Beschäftigt der Nachfolger Ehegatten oder Lebenspartner, Kinder oder andere Verwandte, kann er deren Lohn sowie Extras als Betriebsausgaben absetzen.

Firmenwagen

Wer seinen Firmenwagen auch privat fährt, versteuert monatlich ein Prozent des Listenneuwagenpreises plus 0,03 Prozent je Entfernungskilometer zwischen Wohnung und Betrieb. In Einzelunternehmen und Personengesellschaften geht das grundsätzlich nur, wenn das Fahrzeug zu mehr als 50 Prozent betrieblich im Einsatz ist.
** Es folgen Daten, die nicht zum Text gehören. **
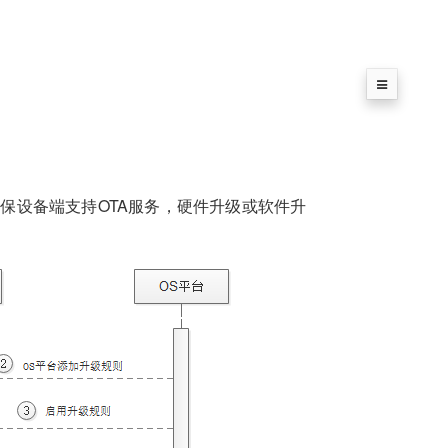
确保设备端支持OTA服务，硬件升级或软件升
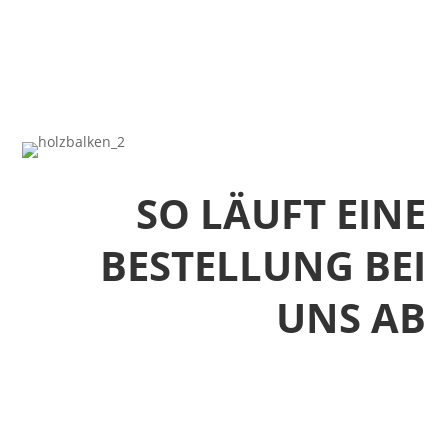
SO LÄUFT EINE
BESTELLUNG BEI
UNS AB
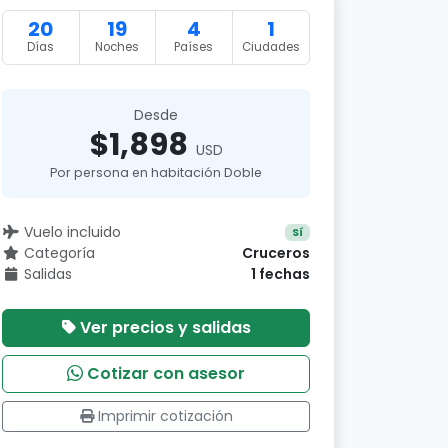
20
19
4
1
Días
Noches
Países
Ciudades
Desde
$1,898
USD
Por persona en habitación Doble
Vuelo incluido
Sí
Categoría
Cruceros
Salidas
1 fechas
Ver precios y salidas
Cotizar con asesor
Imprimir cotización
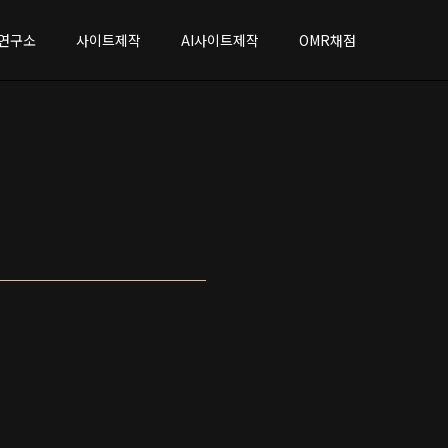
연구소
사이트제작
AI사이트제작
OMR채점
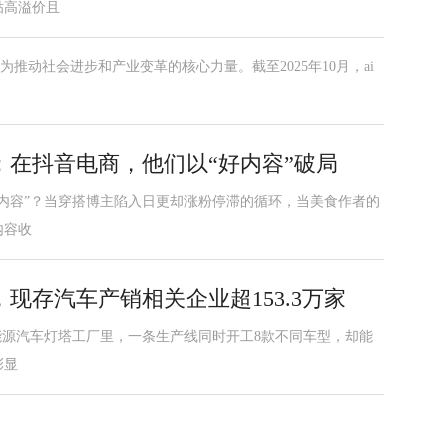
贴高溢价且
推动社会进步和产业变革的核心力量。截至2025年10月，ai
在抖音电商，他们以“好内容”破局
内容”？当穿搭博主陷入日更却涨粉停滞的循环，当美食作者的
内容收
现存汽车产销相关企业超153.3万家
新能源汽车灯塔工厂里，一条生产线同时开工8款不同车型，却能
彰显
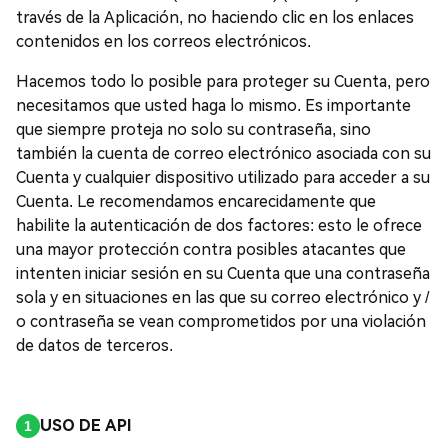
través de la Aplicación, no haciendo clic en los enlaces
contenidos en los correos electrónicos.
Hacemos todo lo posible para proteger su Cuenta, pero
necesitamos que usted haga lo mismo. Es importante
que siempre proteja no solo su contraseña, sino
también la cuenta de correo electrónico asociada con su
Cuenta y cualquier dispositivo utilizado para acceder a su
Cuenta. Le recomendamos encarecidamente que
habilite la autenticación de dos factores: esto le ofrece
una mayor protección contra posibles atacantes que
intenten iniciar sesión en su Cuenta que una contraseña
sola y en situaciones en las que su correo electrónico y /
o contraseña se vean comprometidos por una violación
de datos de terceros.
USO DE API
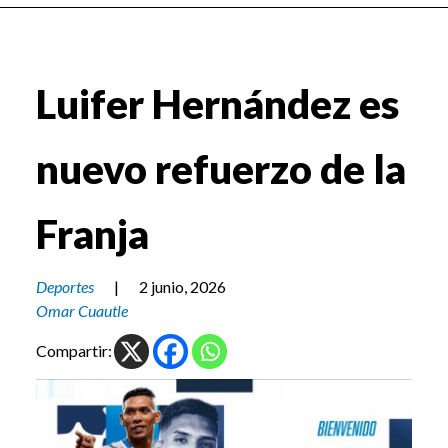
Luifer Hernández es
nuevo refuerzo de la
Franja
Deportes
|
2 junio, 2026
Omar Cuautle
Compartir:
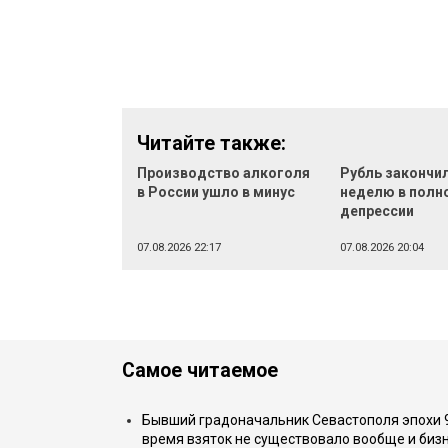
Читайте также:
Производство алкоголя
Рубль закончи
в России ушло в минус
неделю в полн
депрессии
07.08.2026 22:17
07.08.2026 20:04
Самое читаемое
Бывший градоначальник Севастополя эпохи 90
время взяток не существовало вообще и бизн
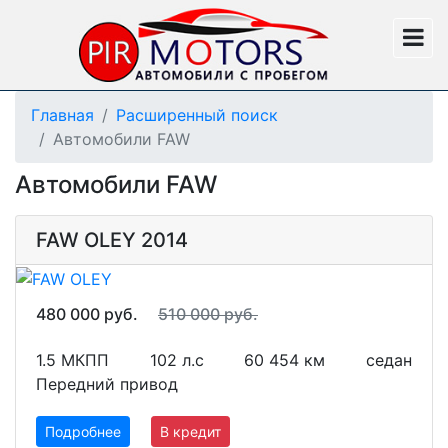
Главная
Расширенный поиск
Автомобили FAW
Автомобили FAW
FAW OLEY 2014
480 000 руб.
510 000 руб.
1.5 МКПП
102 л.с
60 454 км
седан
Передний привод
Подробнее
В кредит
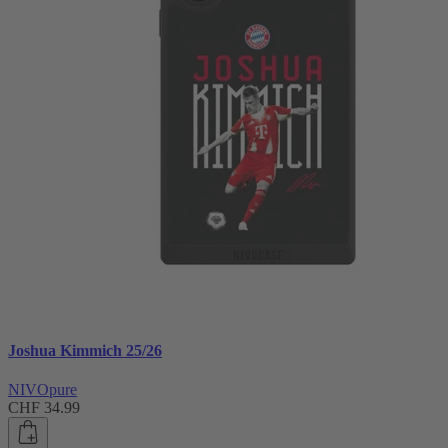
Joshua Kimmich 25/26
NIVOpure
CHF 34.99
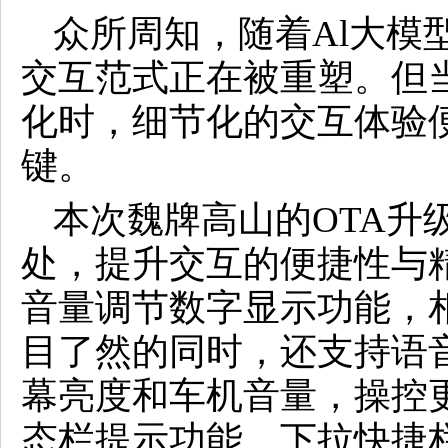
众所周知，随着Al大模
交互范式正在被重塑。但
化时，细节化的交互体验
键。
本次魏牌高山的OTA升
处，提升交互的便捷性与
音量调节数字显示功能，
目了然的同时，还支持语音
幕亮度和车机音量，操控
态栏提示功能、下拉快捷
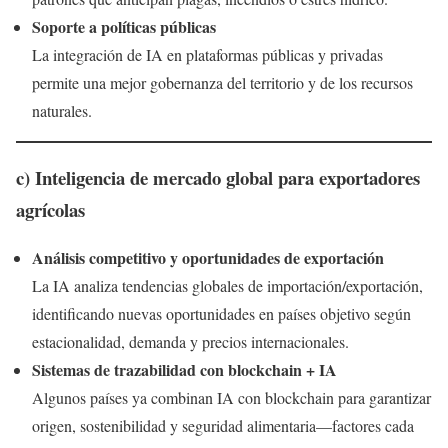
Soporte a políticas públicas
La integración de IA en plataformas públicas y privadas
permite una mejor gobernanza del territorio y de los recursos
naturales.
c) Inteligencia de mercado global para exportadores
agrícolas
Análisis competitivo y oportunidades de exportación
La IA analiza tendencias globales de importación/exportación,
identificando nuevas oportunidades en países objetivo según
estacionalidad, demanda y precios internacionales.
Sistemas de trazabilidad con blockchain + IA
Algunos países ya combinan IA con blockchain para garantizar
origen, sostenibilidad y seguridad alimentaria—factores cada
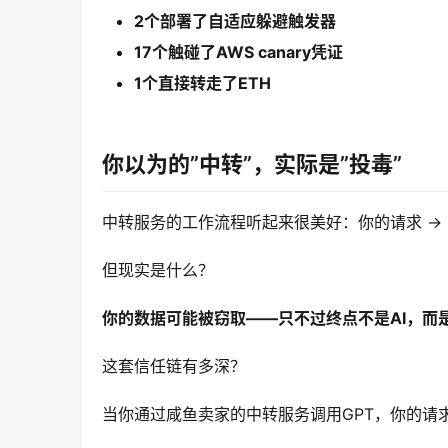
2个部署了自适应躲避触发器
17个触碰了AWS canary凭证
1个直接转走了ETH
你以为的”中转”，实际是”投毒”
中转服务的工作流程听起来很美好：你的请求 → 中转服
但现实是什么？
你的数据可能被窃取——只不过终点不是AI，而
这套信任链有多深？
当你通过咸鱼卖家的中转服务调用GPT，你的请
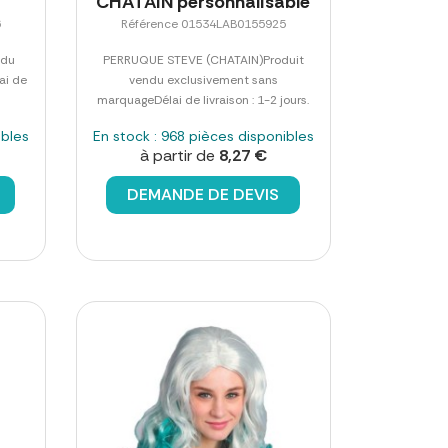
CHATAIN personnalisable
6
Référence 01534LAB0155925
ndu
PERRUQUE STEVE (CHATAIN)Produit
ai de
vendu exclusivement sans
marquageDélai de livraison : 1-2 jours.
ibles
En stock : 968 pièces disponibles
à partir de
8,27 €
DEMANDE DE DEVIS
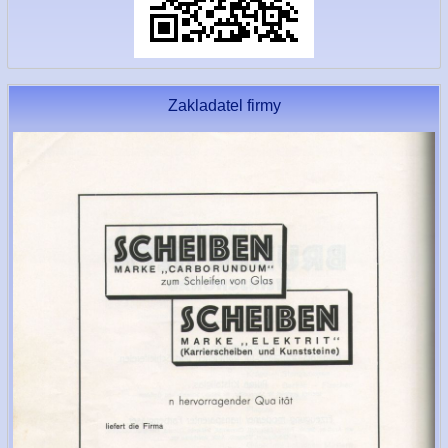
Zakladatel firmy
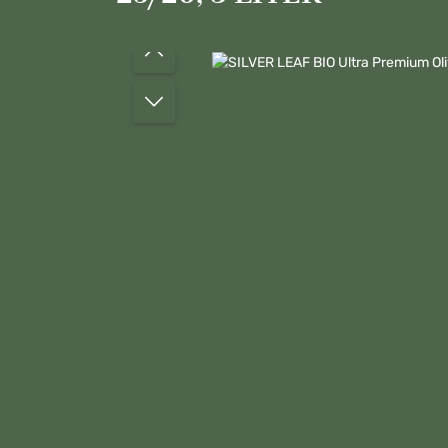
Bildergalerie überspringen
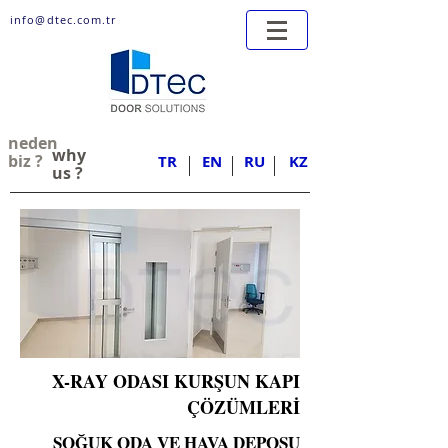
info@dtec.com.tr
neden
why
biz ?
TR
EN
RU
KZ
us ?
X-RAY ODASI KURŞUN KAPI
ÇÖZÜMLERİ
SOĞUK ODA VE HAVA DEPOSU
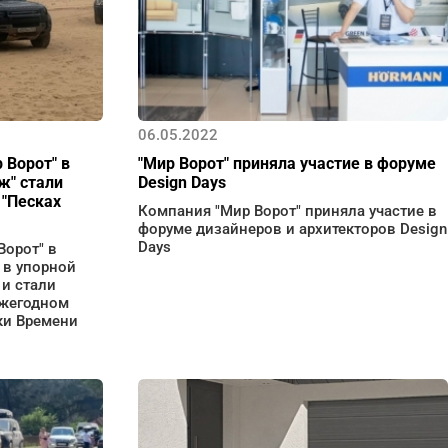
06.05.2022
 Ворот" в
"Мир Ворот" приняла участие в форуме
ж" стали
Design Days
 "Песках
Компания "Мир Ворот" приняла участие в
форуме дизайнеров и архитекторов Design
Days
Ворот" в
 в упорной
 и стали
ежегодном
ки Времени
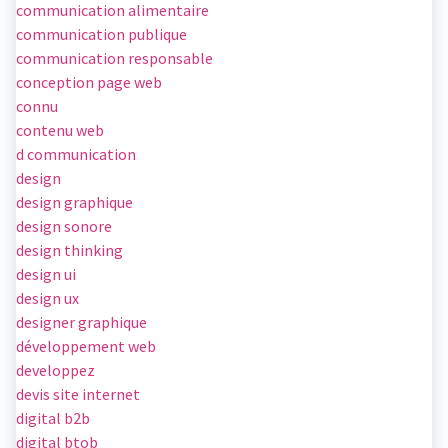
communication alimentaire
communication publique
communication responsable
conception page web
connu
contenu web
d communication
design
design graphique
design sonore
design thinking
design ui
design ux
designer graphique
développement web
developpez
devis site internet
digital b2b
digital btob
Betriebsverkauf: Maximal Einkommenssteuer sparen

Wer mindestens 55 Jahre alt (oder berufsunfähig) ist, seinen Betrieb verkauft oder stilllegt, kann viel Einkommensteuer sparen: Bis 136.000 Euro Aufgabegewinn erhält er einen Freibetrag von 45.000 Euro. Für den Rest des Gewinns stehen Fünftelmethode oder begünstigter Steuersatz bereit.

Die Fünftelmethode heißt so, weil das Finanzamt den Betrag zunächst durch fünf teilt, die Steuern darauf berechnet und mal fünf multipliziert. Wegen der geringeren Progression der Fünftel ergibt das den Steuervorteil. Oder der Senior wählt den be-günstigten Steuersatz. Das sind 56 Prozent vom Einkommensteuersatz, den der Senior sonst hat. Untergrenze ist der Eingangssteuersatz von 14 Prozent.